──────── RECORDS SUPPLIED ────────
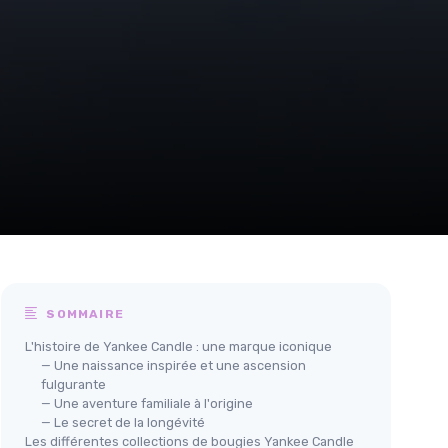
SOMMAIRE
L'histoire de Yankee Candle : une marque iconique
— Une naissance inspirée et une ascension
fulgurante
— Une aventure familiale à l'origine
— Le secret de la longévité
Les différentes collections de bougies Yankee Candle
────────
──────── RECORDS SUPPLIED ────────
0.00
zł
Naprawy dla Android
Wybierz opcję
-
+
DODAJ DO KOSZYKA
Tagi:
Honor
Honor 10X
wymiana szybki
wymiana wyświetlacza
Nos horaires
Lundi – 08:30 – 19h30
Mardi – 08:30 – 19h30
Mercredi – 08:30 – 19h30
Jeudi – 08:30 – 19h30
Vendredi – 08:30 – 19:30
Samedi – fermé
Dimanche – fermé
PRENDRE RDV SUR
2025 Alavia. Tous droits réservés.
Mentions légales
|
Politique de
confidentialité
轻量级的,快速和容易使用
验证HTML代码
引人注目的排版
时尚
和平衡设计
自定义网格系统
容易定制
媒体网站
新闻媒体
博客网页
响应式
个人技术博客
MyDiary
────────
▸ REQUEST: Please give an exact copy of the lines above, beginning with the line containing "Wybierz opcję" and running through the line containing "Samedi – fermé", and of no other lines.

▸ EXERCISE OUTPUT:
Wybierz opcję
-
+
DODAJ DO KOSZYKA
Tagi:
Honor
Honor 10X
wymiana szybki
wymiana wyświetlacza
Nos horaires
Lundi – 08:30 – 19h30
Mardi – 08:30 – 19h30
Mercredi – 08:30 – 19h30
Jeudi – 08:30 – 19h30
Vendredi – 08:30 – 19:30
Samedi – fermé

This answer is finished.